Document understanding data:
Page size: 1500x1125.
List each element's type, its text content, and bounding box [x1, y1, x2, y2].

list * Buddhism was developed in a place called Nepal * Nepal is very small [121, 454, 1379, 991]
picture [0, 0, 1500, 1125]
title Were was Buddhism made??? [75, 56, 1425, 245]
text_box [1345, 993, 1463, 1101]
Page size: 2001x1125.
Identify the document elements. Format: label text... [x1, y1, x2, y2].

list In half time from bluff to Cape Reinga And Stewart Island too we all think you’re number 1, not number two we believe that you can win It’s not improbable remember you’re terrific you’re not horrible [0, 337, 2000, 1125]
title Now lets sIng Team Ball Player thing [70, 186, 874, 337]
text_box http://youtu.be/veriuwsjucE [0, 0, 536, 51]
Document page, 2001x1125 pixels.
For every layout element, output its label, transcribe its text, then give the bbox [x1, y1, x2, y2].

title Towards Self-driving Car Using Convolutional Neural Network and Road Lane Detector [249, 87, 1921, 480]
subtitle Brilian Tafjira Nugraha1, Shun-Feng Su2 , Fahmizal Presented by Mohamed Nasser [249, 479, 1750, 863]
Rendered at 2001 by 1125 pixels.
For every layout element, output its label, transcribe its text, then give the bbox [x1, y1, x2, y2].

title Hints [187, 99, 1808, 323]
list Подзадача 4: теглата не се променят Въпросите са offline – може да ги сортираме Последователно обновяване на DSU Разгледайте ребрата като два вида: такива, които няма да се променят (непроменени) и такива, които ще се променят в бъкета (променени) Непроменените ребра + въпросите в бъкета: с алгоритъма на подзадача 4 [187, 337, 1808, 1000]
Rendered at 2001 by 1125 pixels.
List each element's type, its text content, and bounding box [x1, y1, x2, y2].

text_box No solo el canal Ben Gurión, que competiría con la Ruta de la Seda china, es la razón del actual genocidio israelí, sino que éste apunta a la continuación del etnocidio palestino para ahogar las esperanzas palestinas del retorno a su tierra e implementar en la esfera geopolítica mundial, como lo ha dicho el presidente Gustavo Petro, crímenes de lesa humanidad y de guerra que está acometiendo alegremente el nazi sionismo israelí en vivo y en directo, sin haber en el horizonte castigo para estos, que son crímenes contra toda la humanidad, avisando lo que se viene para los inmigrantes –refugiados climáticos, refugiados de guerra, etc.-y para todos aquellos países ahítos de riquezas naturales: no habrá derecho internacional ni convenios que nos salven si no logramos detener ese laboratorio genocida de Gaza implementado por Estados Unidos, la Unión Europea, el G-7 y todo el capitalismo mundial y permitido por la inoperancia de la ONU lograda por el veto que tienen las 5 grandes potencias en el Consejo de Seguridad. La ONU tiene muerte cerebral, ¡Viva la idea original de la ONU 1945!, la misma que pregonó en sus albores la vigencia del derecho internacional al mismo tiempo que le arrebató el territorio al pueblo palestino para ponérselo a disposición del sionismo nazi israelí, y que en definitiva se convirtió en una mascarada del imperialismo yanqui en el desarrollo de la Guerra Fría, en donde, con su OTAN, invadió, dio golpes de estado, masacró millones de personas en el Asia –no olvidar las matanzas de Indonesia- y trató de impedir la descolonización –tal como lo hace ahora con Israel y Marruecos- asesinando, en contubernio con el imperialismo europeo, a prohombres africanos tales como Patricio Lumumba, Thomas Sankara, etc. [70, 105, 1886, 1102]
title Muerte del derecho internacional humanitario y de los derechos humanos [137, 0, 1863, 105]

» **Problem details**:
Each line shown above must be repeated exactly.

» **Answer for this exercise**:
Page size: 1500x1125.
List each element's type, its text content, and bounding box [x1, y1, x2, y2].

list * Buddhism was developed in a place called Nepal * Nepal is very small [121, 454, 1379, 991]
picture [0, 0, 1500, 1125]
title Were was Buddhism made??? [75, 56, 1425, 245]
text_box [1345, 993, 1463, 1101]
Page size: 2001x1125.
Identify the document elements. Format: label text... [x1, y1, x2, y2].

list In half time from bluff to Cape Reinga And Stewart Island too we all think you’re number 1, not number two we believe that you can win It’s not improbable remember you’re terrific you’re not horrible [0, 337, 2000, 1125]
title Now lets sIng Team Ball Player thing [70, 186, 874, 337]
text_box http://youtu.be/veriuwsjucE [0, 0, 536, 51]
Document page, 2001x1125 pixels.
For every layout element, output its label, transcribe its text, then give the bbox [x1, y1, x2, y2].

title Towards Self-driving Car Using Convolutional Neural Network and Road Lane Detector [249, 87, 1921, 480]
subtitle Brilian Tafjira Nugraha1, Shun-Feng Su2 , Fahmizal Presented by Mohamed Nasser [249, 479, 1750, 863]
Rendered at 2001 by 1125 pixels.
For every layout element, output its label, transcribe its text, then give the bbox [x1, y1, x2, y2].

title Hints [187, 99, 1808, 323]
list Подзадача 4: теглата не се променят Въпросите са offline – може да ги сортираме Последователно обновяване на DSU Разгледайте ребрата като два вида: такива, които няма да се променят (непроменени) и такива, които ще се променят в бъкета (променени) Непроменените ребра + въпросите в бъкета: с алгоритъма на подзадача 4 [187, 337, 1808, 1000]
Rendered at 2001 by 1125 pixels.
List each element's type, its text content, and bounding box [x1, y1, x2, y2].

text_box No solo el canal Ben Gurión, que competiría con la Ruta de la Seda china, es la razón del actual genocidio israelí, sino que éste apunta a la continuación del etnocidio palestino para ahogar las esperanzas palestinas del retorno a su tierra e implementar en la esfera geopolítica mundial, como lo ha dicho el presidente Gustavo Petro, crímenes de lesa humanidad y de guerra que está acometiendo alegremente el nazi sionismo israelí en vivo y en directo, sin haber en el horizonte castigo para estos, que son crímenes contra toda la humanidad, avisando lo que se viene para los inmigrantes –refugiados climáticos, refugiados de guerra, etc.-y para todos aquellos países ahítos de riquezas naturales: no habrá derecho internacional ni convenios que nos salven si no logramos detener ese laboratorio genocida de Gaza implementado por Estados Unidos, la Unión Europea, el G-7 y todo el capitalismo mundial y permitido por la inoperancia de la ONU lograda por el veto que tienen las 5 grandes potencias en el Consejo de Seguridad. La ONU tiene muerte cerebral, ¡Viva la idea original de la ONU 1945!, la misma que pregonó en sus albores la vigencia del derecho internacional al mismo tiempo que le arrebató el territorio al pueblo palestino para ponérselo a disposición del sionismo nazi israelí, y que en definitiva se convirtió en una mascarada del imperialismo yanqui en el desarrollo de la Guerra Fría, en donde, con su OTAN, invadió, dio golpes de estado, masacró millones de personas en el Asia –no olvidar las matanzas de Indonesia- y trató de impedir la descolonización –tal como lo hace ahora con Israel y Marruecos- asesinando, en contubernio con el imperialismo europeo, a prohombres africanos tales como Patricio Lumumba, Thomas Sankara, etc. [70, 105, 1886, 1102]
title Muerte del derecho internacional humanitario y de los derechos humanos [137, 0, 1863, 105]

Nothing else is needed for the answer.